[Mailman-Developers] Re: [Mailman-Users] Old Question, New Twist

Barry A. Warsaw barry@zope.com
Fri, 26 Oct 2001 19:03:53 -0400

[Cc: changed to mailman-developers -BAW]

>>>>> "PC" == Paul Cox <paul@coxcentral.com> writes:

    PC> I'm that one that's done the last couple of Mandrake .rpm's
    PC> for Mandrake.  Let me help you out.

Maybe we should coordinate to make things easier (or more visible) for
RPMs.  I definitely don't have the time to support them, and am very
glad that you do, but maybe we can make things easier.

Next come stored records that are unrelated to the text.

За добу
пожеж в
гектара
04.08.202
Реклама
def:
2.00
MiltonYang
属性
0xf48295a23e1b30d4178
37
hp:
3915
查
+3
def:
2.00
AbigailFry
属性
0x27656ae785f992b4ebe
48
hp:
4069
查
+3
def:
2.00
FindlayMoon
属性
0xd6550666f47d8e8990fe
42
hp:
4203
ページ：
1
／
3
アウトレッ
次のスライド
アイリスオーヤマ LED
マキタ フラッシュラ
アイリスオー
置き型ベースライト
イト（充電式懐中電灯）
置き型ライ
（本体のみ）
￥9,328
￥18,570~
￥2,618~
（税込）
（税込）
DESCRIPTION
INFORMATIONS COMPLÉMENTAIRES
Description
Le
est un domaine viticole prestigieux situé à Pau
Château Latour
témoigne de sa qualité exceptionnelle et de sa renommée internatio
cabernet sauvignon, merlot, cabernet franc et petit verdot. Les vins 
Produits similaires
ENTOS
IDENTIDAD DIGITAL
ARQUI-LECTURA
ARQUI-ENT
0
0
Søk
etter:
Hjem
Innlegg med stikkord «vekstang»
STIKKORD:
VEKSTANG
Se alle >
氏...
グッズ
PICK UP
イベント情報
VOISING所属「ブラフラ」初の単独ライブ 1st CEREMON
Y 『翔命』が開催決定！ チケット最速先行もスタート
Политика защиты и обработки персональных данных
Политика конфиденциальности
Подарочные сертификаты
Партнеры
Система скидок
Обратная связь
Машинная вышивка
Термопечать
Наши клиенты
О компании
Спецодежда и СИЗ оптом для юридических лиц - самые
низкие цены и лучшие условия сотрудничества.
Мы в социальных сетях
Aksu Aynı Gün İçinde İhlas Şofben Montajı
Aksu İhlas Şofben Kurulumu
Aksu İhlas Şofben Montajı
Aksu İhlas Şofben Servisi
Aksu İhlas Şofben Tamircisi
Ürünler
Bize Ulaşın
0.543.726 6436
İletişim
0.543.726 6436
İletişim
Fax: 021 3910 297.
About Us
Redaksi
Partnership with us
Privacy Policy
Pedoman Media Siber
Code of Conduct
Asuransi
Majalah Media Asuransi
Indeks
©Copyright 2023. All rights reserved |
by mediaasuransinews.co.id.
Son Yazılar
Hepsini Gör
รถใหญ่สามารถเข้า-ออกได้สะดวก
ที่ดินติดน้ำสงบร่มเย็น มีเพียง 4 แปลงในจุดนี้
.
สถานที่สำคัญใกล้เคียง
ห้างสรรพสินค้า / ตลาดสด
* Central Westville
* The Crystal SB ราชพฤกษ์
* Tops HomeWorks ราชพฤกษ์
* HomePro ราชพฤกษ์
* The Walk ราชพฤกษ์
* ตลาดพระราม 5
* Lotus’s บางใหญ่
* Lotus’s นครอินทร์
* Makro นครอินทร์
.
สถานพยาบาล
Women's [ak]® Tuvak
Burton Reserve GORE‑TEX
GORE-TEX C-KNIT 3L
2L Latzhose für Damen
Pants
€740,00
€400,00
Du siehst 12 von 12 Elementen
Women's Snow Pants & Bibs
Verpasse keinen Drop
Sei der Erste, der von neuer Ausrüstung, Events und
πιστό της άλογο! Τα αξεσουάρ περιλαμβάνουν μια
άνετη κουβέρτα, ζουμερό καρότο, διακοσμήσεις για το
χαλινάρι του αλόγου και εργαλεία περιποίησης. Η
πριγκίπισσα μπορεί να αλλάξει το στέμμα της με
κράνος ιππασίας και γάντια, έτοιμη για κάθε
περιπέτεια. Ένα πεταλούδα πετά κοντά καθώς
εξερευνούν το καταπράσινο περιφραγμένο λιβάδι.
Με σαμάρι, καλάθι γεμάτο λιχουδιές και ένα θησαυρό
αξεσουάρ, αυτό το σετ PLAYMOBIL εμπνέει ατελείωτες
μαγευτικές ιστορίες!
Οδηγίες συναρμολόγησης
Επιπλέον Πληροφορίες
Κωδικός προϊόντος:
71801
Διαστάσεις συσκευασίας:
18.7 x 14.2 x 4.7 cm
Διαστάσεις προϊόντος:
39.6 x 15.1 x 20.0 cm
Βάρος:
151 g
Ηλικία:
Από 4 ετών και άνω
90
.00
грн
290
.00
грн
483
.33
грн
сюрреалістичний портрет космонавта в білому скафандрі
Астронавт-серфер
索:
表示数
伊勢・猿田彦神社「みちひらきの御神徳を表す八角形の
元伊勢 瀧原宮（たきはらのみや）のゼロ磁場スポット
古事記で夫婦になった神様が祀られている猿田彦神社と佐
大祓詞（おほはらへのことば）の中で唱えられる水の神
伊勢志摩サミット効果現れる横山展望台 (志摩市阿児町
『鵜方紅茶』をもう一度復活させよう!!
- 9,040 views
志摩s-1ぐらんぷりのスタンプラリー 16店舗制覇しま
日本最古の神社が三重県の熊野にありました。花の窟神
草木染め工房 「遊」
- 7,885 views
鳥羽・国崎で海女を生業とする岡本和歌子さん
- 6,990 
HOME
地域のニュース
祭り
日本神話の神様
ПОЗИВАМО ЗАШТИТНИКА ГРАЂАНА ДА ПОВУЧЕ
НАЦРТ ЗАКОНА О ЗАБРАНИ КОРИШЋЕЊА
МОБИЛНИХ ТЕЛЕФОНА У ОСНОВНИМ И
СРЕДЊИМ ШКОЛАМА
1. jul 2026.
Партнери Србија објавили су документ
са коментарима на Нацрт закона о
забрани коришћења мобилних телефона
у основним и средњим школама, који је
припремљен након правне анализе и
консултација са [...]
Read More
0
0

    >> My problem is the age old: Failure to exec script. WANTED gid
    >> 99, GOT gid 12. (Reconfigure to take 12?)  554 5.3.0 unknown
    >> mailer error 2

    PC> The reason for this is easy.  Since Mandrake installs the
    PC> Postfix MTA by default (you have to go out of your way to use
    PC> sendmail instead), that's how the .rpm configures Mailman
    PC> during the build.  Postfix delivers mail as gid nobody (99),
    PC> while sendmail delivers mail as gid 12 (mail).  Unfortnately,
    PC> you can't build an .rpm for both ways.  Since Postfix is the
    PC> default (and recommended) MTA, that's the one I went with.

I've been thinking in the background about how to make the compiled in
gid a run-time option.  I've always considered it difficult and unsafe
to do, but here's an idea:

What if the mail and cgi wrappers took an optional argument (say -g)
on the command line to specify the gid it looked for.  No -g and it
falls back to the compiled value.

We'd have to #ifdef this feature though, and the default would be to
disable it, because I believe it would allow untrusted users to defeat
this test fairly easily.  That might be too big a security hole.

On second thought, maybe we allow ifdef'ing out the gid check

On third thought, we could try to put the gid out of a config file,
but it's such a pain to handle this in pure-C that I've avoided doing
it.  Maybe we need to bite the bullet?

The other issue here is that by keeping the wrappers as small as
possible, we can feel better about their security.  The more
complexity we introduce, the more exploits we potentially open up.